«В некотором царстве…» Она без устали рассказывала ему одну и ту же сказку, но вкладывала в нее столько убежденности, поглаживая его еще не отягощенную сомнениями головку, лежавшую на ее коленях, что по ходу повествования он всегда представлял себя всемогущим принцем, который воздвигает для всех обездоленных своей деревни самый чудесный на свете дворец.
«В некотором царстве…» Иной раз, когда он прикидывался спящим, она шептала: «Я видела сон, будто ты стал большим человеком и всюду гремят фанфары, возвещая о твоем приближении. А я, гордясь тобою, сижу рядом…»
В тот день, когда он объявил о своем намерении отправиться за море, она и не пыталась его удержать. Быть может, она уже слышала звуки фанфар? Восемь месяцев спустя она умерла, нисколько, наверное, не сомневаясь, что где-то далеко все встают при появлении ее сына. Он же тогда еще только начинал бродить по улочкам, с подведенным от голода животом и распухшими, одеревеневшими от холода ногами. Ни разу у него не хватило смелости написать ей.

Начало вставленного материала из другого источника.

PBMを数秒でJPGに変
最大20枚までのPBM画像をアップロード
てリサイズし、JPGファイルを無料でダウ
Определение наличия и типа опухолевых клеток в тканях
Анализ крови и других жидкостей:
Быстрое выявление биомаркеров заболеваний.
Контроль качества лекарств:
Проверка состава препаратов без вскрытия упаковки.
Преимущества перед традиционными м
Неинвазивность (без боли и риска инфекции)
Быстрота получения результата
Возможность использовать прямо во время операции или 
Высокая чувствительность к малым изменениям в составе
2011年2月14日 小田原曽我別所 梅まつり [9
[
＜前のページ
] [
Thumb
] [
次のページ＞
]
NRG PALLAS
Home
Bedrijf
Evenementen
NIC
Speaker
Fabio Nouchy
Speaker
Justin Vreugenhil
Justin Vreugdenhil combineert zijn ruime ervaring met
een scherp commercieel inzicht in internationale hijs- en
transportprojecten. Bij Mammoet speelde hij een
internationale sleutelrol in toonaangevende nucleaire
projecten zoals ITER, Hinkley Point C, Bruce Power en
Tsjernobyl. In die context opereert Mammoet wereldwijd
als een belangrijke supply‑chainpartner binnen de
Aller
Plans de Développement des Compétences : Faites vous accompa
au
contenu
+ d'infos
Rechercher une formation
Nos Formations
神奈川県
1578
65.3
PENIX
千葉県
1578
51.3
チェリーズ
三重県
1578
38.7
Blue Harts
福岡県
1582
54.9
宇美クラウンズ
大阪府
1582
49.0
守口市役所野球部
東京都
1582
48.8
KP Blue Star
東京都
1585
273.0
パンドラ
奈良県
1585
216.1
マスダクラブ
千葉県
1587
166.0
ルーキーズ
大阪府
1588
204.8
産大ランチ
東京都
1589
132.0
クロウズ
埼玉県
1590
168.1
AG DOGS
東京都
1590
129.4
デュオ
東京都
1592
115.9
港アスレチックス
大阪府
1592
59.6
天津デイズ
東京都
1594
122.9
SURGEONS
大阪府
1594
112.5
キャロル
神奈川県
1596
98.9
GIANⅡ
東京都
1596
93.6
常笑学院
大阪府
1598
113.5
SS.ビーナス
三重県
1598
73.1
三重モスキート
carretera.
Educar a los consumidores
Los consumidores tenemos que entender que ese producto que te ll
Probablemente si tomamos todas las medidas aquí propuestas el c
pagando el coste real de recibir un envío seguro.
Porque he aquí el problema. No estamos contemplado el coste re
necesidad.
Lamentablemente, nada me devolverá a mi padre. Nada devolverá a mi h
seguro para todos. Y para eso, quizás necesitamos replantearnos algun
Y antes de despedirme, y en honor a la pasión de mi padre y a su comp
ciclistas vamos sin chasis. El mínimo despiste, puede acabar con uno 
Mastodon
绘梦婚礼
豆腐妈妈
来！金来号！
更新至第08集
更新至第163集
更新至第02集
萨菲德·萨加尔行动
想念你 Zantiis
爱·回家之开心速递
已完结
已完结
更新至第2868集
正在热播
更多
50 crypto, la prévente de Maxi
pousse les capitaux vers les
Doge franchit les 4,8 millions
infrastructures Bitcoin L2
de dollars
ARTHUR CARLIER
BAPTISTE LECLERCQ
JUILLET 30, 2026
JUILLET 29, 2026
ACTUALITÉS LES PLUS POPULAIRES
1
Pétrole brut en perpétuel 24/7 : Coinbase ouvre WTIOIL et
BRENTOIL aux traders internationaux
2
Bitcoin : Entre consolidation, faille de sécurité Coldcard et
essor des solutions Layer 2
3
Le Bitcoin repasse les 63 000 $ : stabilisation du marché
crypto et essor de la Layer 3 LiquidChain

Он прочитал немало книг о страданиях, какие выпадают в Европе на долю африканцев, но почти все они были написаны снисходительным пером тех, кто сегодня, удовлетворенно потирая руки, охотно воссоздает в стенах роскошных своих жилищ маленькую грустную картинку своей прежней жизни.
Из скольких же поющих разноцветных нитей выткан широкий ковер его собственной жизни? Руки его отныне годны лишь на то, чтобы вытирать кровавые плевки или подносить ко рту все возрастающие дозы успокоительного. Ну и, быть может, еще на то, чтобы схватить альбиноса, о котором он ничего не знает и который ему ничего плохого не сделал. Для того только, чтобы иметь право поехать и лечь в землю, где его ждет мать, нежная, мечтательная душа, подле которой, приблизившись к звездам, он вновь познает бессмертную легенду о бедном юноше, сумевшем завладеть царством.
Прокричал петух. Кабаланго провел рукой по глазам. Тучи над деревьями наливались, сгущаясь в первых утренних лучах. И вернулась тишина — грозная в шелесте крыльев множества перепуганных птичек.
В баре, расположившись за одним столиком, выпивали Васконселос и капитан Давид. При его появлении они умолкли и откинулись на стульях, прячась в полумраке, обступившем со всех сторон полуобгоревшую свечу. Жермена еле слышно, словно мышка, сновала мимо белесого прямоугольника окна. Ему почудилось, что он оказался в уже виденной им где-то обстановке. Но где? Там, откуда он приехал, люди всегда вставали вот так же, на рассвете. Сумрачные и уже усталые. Не будь этого моросящего на улице дождя, свечи и тишины, напоминающей о покое и неспешном росте растений… Быть может, потому он и решил вернуться, чтобы окончательно похоронить свою жизнь. Мысль о смерти рассердила его. Стремясь прогнать ее, он вышел на середину залы и попросил воды.
— Вы хорошо спали?
И, не дожидаясь ответа, Жермена попросила его подождать. Со вчерашнего дня она помолодела лет на десять.
— Милости просим, молодой человек, подсаживайтесь к нам, — предложил чей-то голос.
Васконселос нагнул было голову к свету, но тотчас медленно, как черепаха, втянул ее обратно во тьму. На столе виднелись лишь четыре руки. Внезапно одна из них исчезла и вернулась, щелкнув пальцами.
— Жермена! — раздался резкий окрик.
Следом за рукой возникла жирная грудь и маленькая квадратная головка, посаженная прямо на плечи: капитан Давид.
— Неужели правда мост разрушен? — спросила Жермена, появляясь с бутылкой в руке.
В голосе ее слышались отзвуки страха и беспокойства, которые она пыталась скрыть. Она протянула бутылку Кабаланго и торопливо отошла, ссутулясь, втянув голову в плечи, словно боялась услышать утвердительный ответ, который, точно могильная плита, придавил бы ее тщедушное тельце, вчера еще трепетавшее от счастья, безмерным грузом двадцати двух лет, похороненных в сырости, ревматизме, скуке.
— Вы знаете, юноша, до чего может довести страх?